Geladen sind die Module em28xx (mit 'card=2') und em28xx-alsa.

----------

## flammenflitzer

Mir hatte , bei einer anderen Karte umix http://umix.sourceforge.net/ geholfen. Da habe ich ein bißchen herumgespielt und der Ton war da. Wie sieht denn die Ausgabe von amixer aus?

----------

## cryptosteve

 *flammenflitzer wrote:*   

> Mir hatte , bei einer anderen Karte umix http://umix.sourceforge.net/ geholfen. Da habe ich ein bißchen herumgespielt und der Ton war da. Wie sieht denn die Ausgabe von amixer aus?

 

vgl oben. Mehr gibts da nicht zu sehen, und wenn ich die Karte mit alsamixer ansteuere, zeigt der überhaupt keine Regler an.

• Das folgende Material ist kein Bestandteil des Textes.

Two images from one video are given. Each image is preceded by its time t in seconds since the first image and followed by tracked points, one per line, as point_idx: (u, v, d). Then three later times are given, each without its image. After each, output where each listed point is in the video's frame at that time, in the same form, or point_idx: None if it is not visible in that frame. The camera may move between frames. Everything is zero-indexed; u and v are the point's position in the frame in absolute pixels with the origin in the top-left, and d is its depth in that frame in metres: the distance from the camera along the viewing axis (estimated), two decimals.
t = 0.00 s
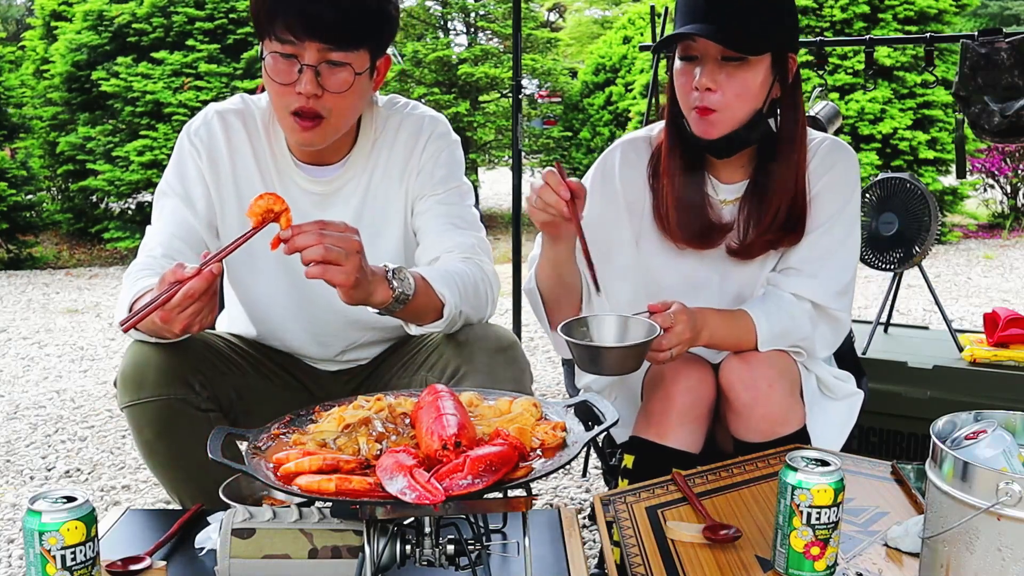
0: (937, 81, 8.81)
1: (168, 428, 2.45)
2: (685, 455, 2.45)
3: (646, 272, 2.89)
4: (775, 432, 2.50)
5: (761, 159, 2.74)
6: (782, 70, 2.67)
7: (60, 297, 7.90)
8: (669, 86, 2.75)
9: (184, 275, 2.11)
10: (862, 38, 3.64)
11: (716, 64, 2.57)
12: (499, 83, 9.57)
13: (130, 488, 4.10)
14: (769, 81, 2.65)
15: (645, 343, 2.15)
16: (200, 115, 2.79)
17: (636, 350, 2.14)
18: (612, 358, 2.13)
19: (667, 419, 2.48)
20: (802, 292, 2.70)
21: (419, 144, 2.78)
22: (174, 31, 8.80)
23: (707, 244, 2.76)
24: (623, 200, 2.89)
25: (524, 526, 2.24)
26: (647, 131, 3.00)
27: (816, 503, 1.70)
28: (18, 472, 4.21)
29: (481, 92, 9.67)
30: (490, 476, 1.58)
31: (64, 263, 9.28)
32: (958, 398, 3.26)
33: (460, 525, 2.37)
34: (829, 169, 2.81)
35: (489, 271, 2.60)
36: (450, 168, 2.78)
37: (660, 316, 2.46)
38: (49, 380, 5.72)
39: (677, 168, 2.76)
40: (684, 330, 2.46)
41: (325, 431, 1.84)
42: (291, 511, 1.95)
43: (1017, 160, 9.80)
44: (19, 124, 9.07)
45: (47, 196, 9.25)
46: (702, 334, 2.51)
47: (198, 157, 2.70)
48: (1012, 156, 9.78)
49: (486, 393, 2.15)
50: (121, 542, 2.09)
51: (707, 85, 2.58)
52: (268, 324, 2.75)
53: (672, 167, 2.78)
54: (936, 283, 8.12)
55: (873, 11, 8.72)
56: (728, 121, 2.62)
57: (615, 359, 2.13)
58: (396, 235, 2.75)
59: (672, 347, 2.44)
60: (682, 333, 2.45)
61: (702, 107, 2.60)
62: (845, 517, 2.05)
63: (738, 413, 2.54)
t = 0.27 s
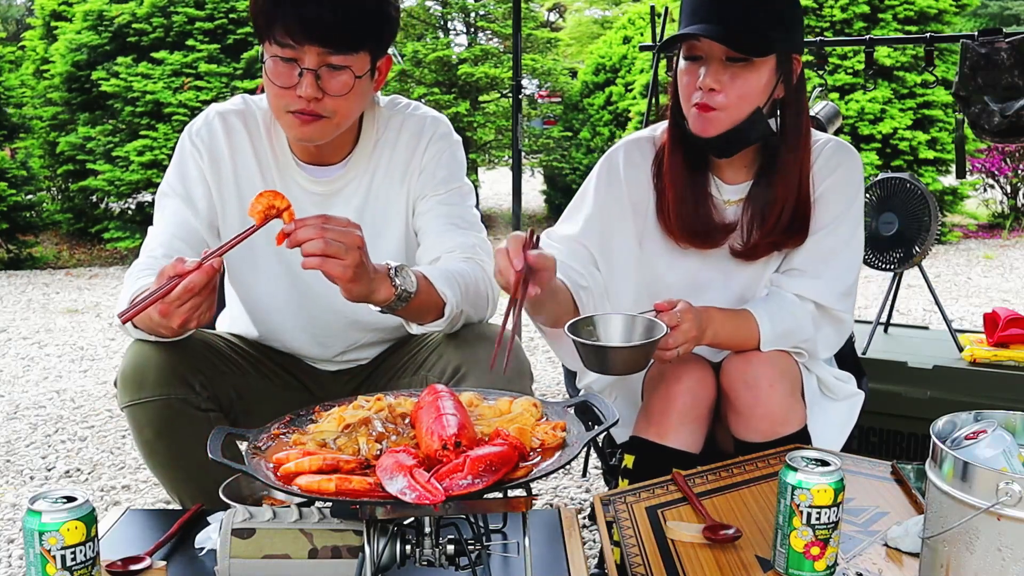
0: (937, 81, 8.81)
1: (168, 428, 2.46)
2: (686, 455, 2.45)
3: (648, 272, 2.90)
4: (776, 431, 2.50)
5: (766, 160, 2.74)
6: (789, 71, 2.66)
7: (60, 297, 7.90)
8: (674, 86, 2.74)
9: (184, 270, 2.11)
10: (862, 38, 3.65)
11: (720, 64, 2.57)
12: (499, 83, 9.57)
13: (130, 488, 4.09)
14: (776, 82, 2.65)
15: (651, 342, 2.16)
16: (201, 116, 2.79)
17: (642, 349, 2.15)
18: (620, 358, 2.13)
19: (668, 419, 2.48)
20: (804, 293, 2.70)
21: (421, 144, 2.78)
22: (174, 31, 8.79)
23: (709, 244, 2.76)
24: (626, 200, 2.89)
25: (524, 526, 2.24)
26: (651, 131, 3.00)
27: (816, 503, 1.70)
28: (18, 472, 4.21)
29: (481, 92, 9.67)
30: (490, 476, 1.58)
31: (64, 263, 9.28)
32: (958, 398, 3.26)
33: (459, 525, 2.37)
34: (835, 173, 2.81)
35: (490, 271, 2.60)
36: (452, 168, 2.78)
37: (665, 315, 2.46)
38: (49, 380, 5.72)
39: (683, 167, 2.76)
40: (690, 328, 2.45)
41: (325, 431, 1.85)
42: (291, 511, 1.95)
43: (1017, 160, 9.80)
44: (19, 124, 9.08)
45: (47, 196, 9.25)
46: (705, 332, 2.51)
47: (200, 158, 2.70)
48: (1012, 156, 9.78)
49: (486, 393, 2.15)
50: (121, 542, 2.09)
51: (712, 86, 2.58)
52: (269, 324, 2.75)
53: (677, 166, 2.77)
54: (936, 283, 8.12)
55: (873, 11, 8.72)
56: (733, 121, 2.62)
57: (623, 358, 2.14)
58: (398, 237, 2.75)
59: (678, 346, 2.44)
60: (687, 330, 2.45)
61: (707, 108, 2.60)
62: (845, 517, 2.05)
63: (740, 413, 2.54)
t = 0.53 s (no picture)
0: (937, 81, 8.81)
1: (168, 428, 2.46)
2: (685, 455, 2.45)
3: (648, 272, 2.90)
4: (776, 431, 2.50)
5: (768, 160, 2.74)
6: (790, 71, 2.66)
7: (60, 297, 7.90)
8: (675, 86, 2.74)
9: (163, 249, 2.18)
10: (862, 38, 3.64)
11: (721, 65, 2.57)
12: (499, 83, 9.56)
13: (130, 488, 4.09)
14: (776, 83, 2.64)
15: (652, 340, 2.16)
16: (200, 120, 2.78)
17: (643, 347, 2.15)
18: (620, 355, 2.13)
19: (667, 419, 2.48)
20: (806, 293, 2.70)
21: (423, 144, 2.79)
22: (174, 31, 8.79)
23: (709, 244, 2.77)
24: (626, 200, 2.89)
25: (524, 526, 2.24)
26: (651, 131, 3.00)
27: (816, 503, 1.70)
28: (18, 472, 4.21)
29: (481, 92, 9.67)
30: (490, 476, 1.58)
31: (64, 263, 9.27)
32: (958, 398, 3.26)
33: (460, 525, 2.37)
34: (837, 173, 2.81)
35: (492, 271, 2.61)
36: (453, 168, 2.79)
37: (665, 313, 2.46)
38: (49, 380, 5.71)
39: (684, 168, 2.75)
40: (691, 326, 2.46)
41: (325, 431, 1.85)
42: (291, 511, 1.95)
43: (1017, 160, 9.80)
44: (19, 124, 9.09)
45: (47, 196, 9.25)
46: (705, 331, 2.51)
47: (198, 160, 2.71)
48: (1012, 156, 9.78)
49: (487, 394, 2.15)
50: (120, 542, 2.09)
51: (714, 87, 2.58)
52: (269, 324, 2.76)
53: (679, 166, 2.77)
54: (936, 283, 8.12)
55: (873, 11, 8.72)
56: (735, 122, 2.62)
57: (623, 356, 2.14)
58: (400, 237, 2.75)
59: (678, 343, 2.45)
60: (688, 328, 2.45)
61: (710, 108, 2.60)
62: (845, 517, 2.05)
63: (740, 413, 2.54)
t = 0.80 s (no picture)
0: (937, 81, 8.81)
1: (169, 428, 2.45)
2: (685, 455, 2.45)
3: (647, 273, 2.90)
4: (776, 432, 2.50)
5: (766, 159, 2.74)
6: (787, 71, 2.66)
7: (60, 297, 7.90)
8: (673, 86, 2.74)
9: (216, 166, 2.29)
10: (862, 38, 3.64)
11: (718, 65, 2.57)
12: (499, 83, 9.56)
13: (130, 488, 4.10)
14: (774, 82, 2.65)
15: (649, 340, 2.16)
16: (195, 132, 2.78)
17: (640, 347, 2.15)
18: (617, 356, 2.14)
19: (667, 419, 2.48)
20: (805, 294, 2.71)
21: (422, 143, 2.79)
22: (174, 31, 8.78)
23: (708, 244, 2.77)
24: (625, 201, 2.89)
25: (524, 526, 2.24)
26: (649, 132, 3.00)
27: (816, 503, 1.70)
28: (18, 472, 4.22)
29: (481, 92, 9.67)
30: (490, 476, 1.58)
31: (64, 263, 9.27)
32: (958, 398, 3.26)
33: (459, 525, 2.36)
34: (836, 172, 2.81)
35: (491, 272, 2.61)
36: (452, 168, 2.79)
37: (664, 313, 2.46)
38: (49, 380, 5.71)
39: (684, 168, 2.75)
40: (690, 327, 2.46)
41: (325, 431, 1.85)
42: (291, 511, 1.95)
43: (1017, 160, 9.80)
44: (19, 124, 9.09)
45: (47, 196, 9.25)
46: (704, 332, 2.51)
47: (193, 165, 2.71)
48: (1012, 156, 9.78)
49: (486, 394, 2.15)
50: (120, 542, 2.09)
51: (712, 86, 2.58)
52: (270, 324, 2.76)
53: (678, 167, 2.77)
54: (936, 283, 8.12)
55: (873, 11, 8.72)
56: (734, 121, 2.62)
57: (619, 357, 2.14)
58: (399, 237, 2.75)
59: (677, 344, 2.45)
60: (686, 329, 2.45)
61: (708, 108, 2.60)
62: (845, 517, 2.05)
63: (739, 413, 2.54)
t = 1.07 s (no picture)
0: (937, 81, 8.81)
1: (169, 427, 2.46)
2: (684, 455, 2.45)
3: (646, 273, 2.90)
4: (774, 432, 2.50)
5: (764, 159, 2.74)
6: (784, 72, 2.66)
7: (60, 297, 7.90)
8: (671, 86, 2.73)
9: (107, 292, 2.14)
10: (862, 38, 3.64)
11: (716, 66, 2.57)
12: (499, 83, 9.56)
13: (130, 488, 4.09)
14: (771, 83, 2.65)
15: (644, 340, 2.16)
16: (193, 139, 2.78)
17: (635, 348, 2.15)
18: (613, 357, 2.14)
19: (665, 419, 2.47)
20: (804, 293, 2.71)
21: (423, 142, 2.79)
22: (174, 31, 8.78)
23: (706, 244, 2.77)
24: (623, 202, 2.89)
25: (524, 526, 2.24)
26: (648, 132, 3.00)
27: (816, 504, 1.70)
28: (18, 472, 4.22)
29: (481, 92, 9.68)
30: (490, 476, 1.58)
31: (64, 263, 9.27)
32: (958, 398, 3.27)
33: (459, 525, 2.36)
34: (836, 172, 2.81)
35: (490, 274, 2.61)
36: (454, 167, 2.79)
37: (660, 314, 2.46)
38: (49, 380, 5.71)
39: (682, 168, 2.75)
40: (686, 328, 2.46)
41: (325, 431, 1.85)
42: (291, 511, 1.95)
43: (1017, 160, 9.79)
44: (19, 124, 9.10)
45: (47, 196, 9.26)
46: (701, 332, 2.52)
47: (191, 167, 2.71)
48: (1012, 156, 9.78)
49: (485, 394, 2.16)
50: (120, 542, 2.09)
51: (711, 88, 2.57)
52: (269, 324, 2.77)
53: (677, 167, 2.77)
54: (936, 283, 8.12)
55: (873, 11, 8.72)
56: (731, 121, 2.62)
57: (615, 357, 2.14)
58: (400, 237, 2.75)
59: (673, 344, 2.46)
60: (682, 329, 2.45)
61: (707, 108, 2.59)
62: (845, 517, 2.05)
63: (738, 413, 2.54)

TvTime starte ich via 'tvtime -d /dev/video1 -x /dev/mixer1:PCM'. /dev/video0 ist meine Webcam, /dev/mixer0 ist für meine erste Soundkarte. alsaconf findet das Sounddevice der Terratec auch nicht.

umix sagt mir nichts, aber das schaue ich mir mal an.

----------

## cryptosteve

Nee, umix bringt leider auch keine neuen Erkenntnisse. Der PCM-Mixer der Terratec steht auf 100% (und läßt sich auch auf maximal 98% absenken, Rest muss dann wohl über die Hauptkarte erfolgen, die ja eigentlich per line-In versorgt werden sollte. Ich habe - um weitere Fehlerquellen auszuschließen - erstmal einen Kopfhörer an die Terratec gehängt.

----------

## flammenflitzer

Musst Du die KArten irgendwie verbinden? Vielleicht das Kabel falsch eingesteckt? Hatte ich zwichenzeitlich aus Versehen auch einmal.

----------

## cryptosteve

Eigentlich müßte "Out" an der TV-Karte in "Line IN" der Soundkarte (hier Notebook T500, daher vermutlich nach Mikro). Ich habe aber erstmal einen Kopfhörer an "Out" angeschlossen. Das soll lt. Bedienungsanleitung funktionieren - aber wie schon erwähnt ... kein Mucks.

----------

## cryptosteve

FYI: Ich habe den Stick mal mit anderen Distributionen getestet. Keine hat dem USB-Sound-Device einen Playback-Channel zuweisen können. Da Ubuntu, Archlinux und sidux es auch nicht besser konnten, habe ich den Stick als 'nicht lauffähig' in die Ecke gefeuert und meine Idee mit funktionierendem Analog-USB-TV aufgegeben.

Schade ...

----------